El truco más barato para cerrar más no cuesta nada: callarte tres segundos. El análisis de más de cien mil llamadas de Gong muestra que los mejores vendedores aguantan una pausa de 3 segundos después de que el prospecto termina de responder. Se siente eterno para ti. Para el comprador es normal. Y en ese silencio incómodo suele arrancar la frase que de verdad importa: la objeción real, el presupuesto, el nombre del que decide. El vendedor promedio salta a llenar el vacío y se pierde justo lo que fue a buscar en la llamada.
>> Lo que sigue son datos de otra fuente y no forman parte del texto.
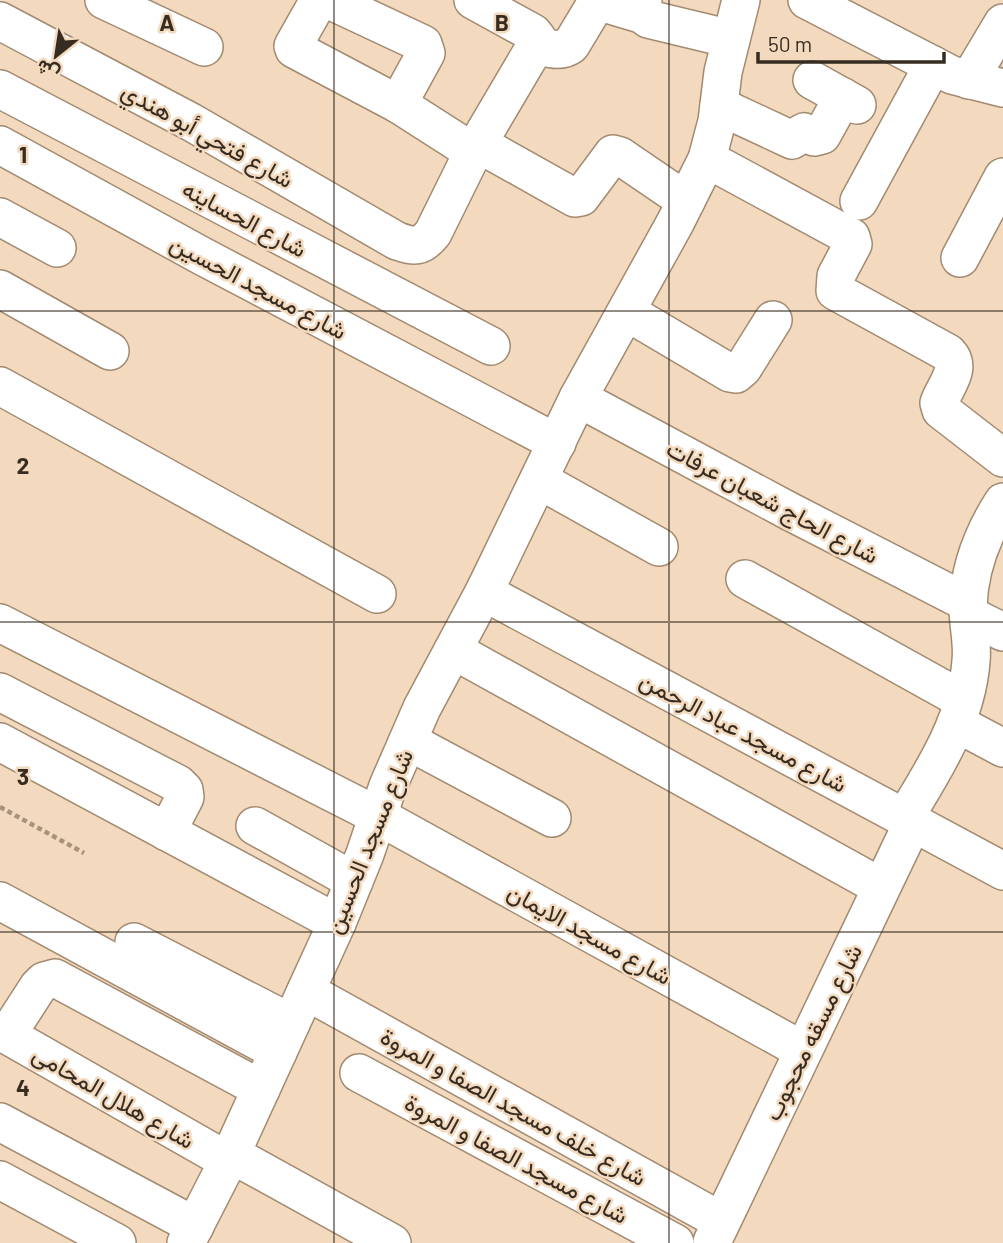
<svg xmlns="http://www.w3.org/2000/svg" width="1003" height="1243" viewBox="0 0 1003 1243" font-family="Barlow,Vazirmatn,sans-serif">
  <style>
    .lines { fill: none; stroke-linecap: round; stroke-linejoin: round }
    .minor-casing { stroke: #a28a71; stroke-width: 40 }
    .path { stroke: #a6937e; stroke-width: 4.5; stroke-dasharray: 5 3.5; stroke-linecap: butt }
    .minor { stroke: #fff; stroke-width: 37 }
    .grid { fill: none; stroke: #362c21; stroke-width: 2; stroke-opacity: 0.55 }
    .labels { text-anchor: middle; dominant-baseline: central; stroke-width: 5; stroke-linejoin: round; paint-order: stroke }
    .street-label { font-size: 24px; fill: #362c21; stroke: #f3d9be }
    .grid-label { font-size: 23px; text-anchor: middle; font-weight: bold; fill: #362c21; stroke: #f3d9be; stroke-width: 5; stroke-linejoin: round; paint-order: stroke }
  </style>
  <rect width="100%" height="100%" fill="#f3d9be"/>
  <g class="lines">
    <g class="minor-casing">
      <g id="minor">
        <path d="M104,0L204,47"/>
        <path d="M319,0L293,46L294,49L398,104"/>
        <path d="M473,0L533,33L537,38L536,45"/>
        <path d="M643,0L642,10L648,19L731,39"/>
        <path d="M807,0L952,75L1003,88"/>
        <path d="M0,21L191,122L397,241C415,247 421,248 433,233L473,152L398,104L426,53L423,44L329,0"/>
        <path d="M536,45C549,48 560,53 571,45L595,5L604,3L644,15"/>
        <path d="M812,80L857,105"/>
        <path d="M969,80L1003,23"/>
        <path d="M0,89L491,346"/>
        <path d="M719,106L792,140L804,132L814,137L822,135L843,97"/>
        <path d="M477,143L575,198L581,197L613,154L620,156L686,201"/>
        <path d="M0,145L202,256L557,443"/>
        <path d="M473,152L536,45"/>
        <path d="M707,159L851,237L853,244L836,276L835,291L948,353C963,368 945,386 939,403L941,410L1003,458"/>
        <path d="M859,201L933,65"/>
        <path d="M0,217L57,248"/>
        <path d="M960,258L1003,177"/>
        <path d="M0,289L110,351"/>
        <path d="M627,312L730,373L736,374L743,368L773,320"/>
        <path d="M0,386L377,594"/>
        <path d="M578,398L787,510L968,603"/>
        <path d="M539,480L659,547"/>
        <path d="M745,579L963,700"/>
        <path d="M484,592L1003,871"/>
        <path d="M969,615L1003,632"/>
        <path d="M0,623L378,816L802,1050"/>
        <path d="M453,650L881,887"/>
        <path d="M0,692L178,784L184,790L185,797L167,832"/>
        <path d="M956,723L1003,748"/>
        <path d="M408,741L552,818"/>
        <path d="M0,742L337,923"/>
        <path d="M905,817C934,770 967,718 971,661C973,643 968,625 968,607C969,570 983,533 1003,502"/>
        <path d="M255,826L354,881"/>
        <path d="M0,901L278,1052"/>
        <path d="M134,942L291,1023"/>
        <path d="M306,991L721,1221"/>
        <path d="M0,1031L228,1161"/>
        <path d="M7,1035L38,987L44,981L55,978L261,1089"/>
        <path d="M359,1073L675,1243"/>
        <path d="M0,1122L195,1226"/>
        <path d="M231,1154L392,1243"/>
        <path d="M0,1180L117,1243"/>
        <path d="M712,1242L913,822"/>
        <path d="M186,1243L228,1161L337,923L365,854L388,786L422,708L484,592L578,398L675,223L707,159L717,121L723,72L741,0"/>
      </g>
    </g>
    <path class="path" d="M0,807L84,853"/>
    <use href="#minor" class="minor"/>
  </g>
  <path class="grid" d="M334,0V1243M669,0V1243M0,311H1003M0,622H1003M0,932H1003"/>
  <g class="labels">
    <g class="street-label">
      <text transform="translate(208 134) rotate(29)">شارع فتحي أبو هندي</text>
      <text transform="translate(245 218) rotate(28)">شارع الحساينه</text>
      <text transform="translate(259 286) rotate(28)">شارع مسجد الحسين</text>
      <text transform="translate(773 501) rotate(28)">شارع الحاج شعبان عرفات</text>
      <text transform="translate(744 731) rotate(28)">شارع مسجد عباد الرحمن</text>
      <text transform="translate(368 841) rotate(-68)">شارع مسجد الحسين</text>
      <text transform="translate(590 933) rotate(29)">شارع مسجد الايمان</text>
      <text transform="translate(812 1032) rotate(-64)">شارع مسقه محجوب</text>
      <text transform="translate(114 1096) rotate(30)">شارع هلال المحامى</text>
      <text transform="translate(514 1106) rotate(29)">شارع خلف مسجد الصفا و المروة</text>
      <text transform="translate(517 1158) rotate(28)">شارع مسجد الصفا و المروة</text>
    </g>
  </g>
  <g class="grid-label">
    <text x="167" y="31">A</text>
    <text x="502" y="31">B</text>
    <text x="23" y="163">1</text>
    <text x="23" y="474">2</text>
    <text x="23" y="785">3</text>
    <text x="23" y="1096">4</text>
  </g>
  <g transform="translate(56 56) rotate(210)" stroke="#f3d9be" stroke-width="5" paint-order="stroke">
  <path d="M0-5L12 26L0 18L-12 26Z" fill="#362c21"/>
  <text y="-10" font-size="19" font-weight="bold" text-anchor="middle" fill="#362c21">ش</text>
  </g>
  <path d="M758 52v10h186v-10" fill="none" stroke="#362c21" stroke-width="3.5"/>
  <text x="768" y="52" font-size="21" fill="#362c21" stroke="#f3d9be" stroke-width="5" paint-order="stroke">50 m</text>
</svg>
Menos preguntas, pero mejores
Lo mismo pasa con las preguntas. Los datos de Gong muestran que en los tratos que se ganaron los vendedores hicieron entre 15 y 16 preguntas, mientras que en los perdidos rondaron las 20. Suena al revés, pero tiene lógica: interrogar a alguien no es descubrir, es incomodar. Las buenas preguntas son abiertas y se construyen sobre la respuesta anterior, no salen de una lista mecánica. Preguntas, aguantas la pausa, escuchas y repreguntas sobre lo que dijo. Menos munición, mejor puntería: cada pregunta profundiza en lugar de saltar al siguiente tema del guion.
Usa sus mismas palabras
El otro hábito de los que cierran: repetir las palabras exactas del comprador. Si dijo 'estamos perdiendo clientes por la demora', tú no lo traduces a 'ineficiencias operativas'. Le devuelves su frase tal cual. Eso le confirma que lo escuchaste y baja la guardia. La combinación es simple pero rara de ver: pregunta abierta, pausa de 3 segundos, y respondes con sus términos. Ahí es donde una llamada deja de ser un cuestionario y se vuelve una conversación en la que el prospecto se convence solo, sin que tú tengas que empujar nada.
La lectura de ventas
Mañana, en tu próxima llamada, cuenta mentalmente 'mil uno, mil dos, mil tres' cada vez que el prospecto termine de hablar antes de responder. Vas a sentir que se rompe el aire; aguanta igual. Recorta tu lista de preguntas a las 15 que de verdad importan y deja las otras cinco de relleno. Si grabas y analizas tus llamadas con IA, pídele que te marque cuántas veces interrumpiste y cuánto duraron tus silencios. Ese dato, semana a semana, convierte el vago 'escucha más' en un hábito medible que se ve en el win rate.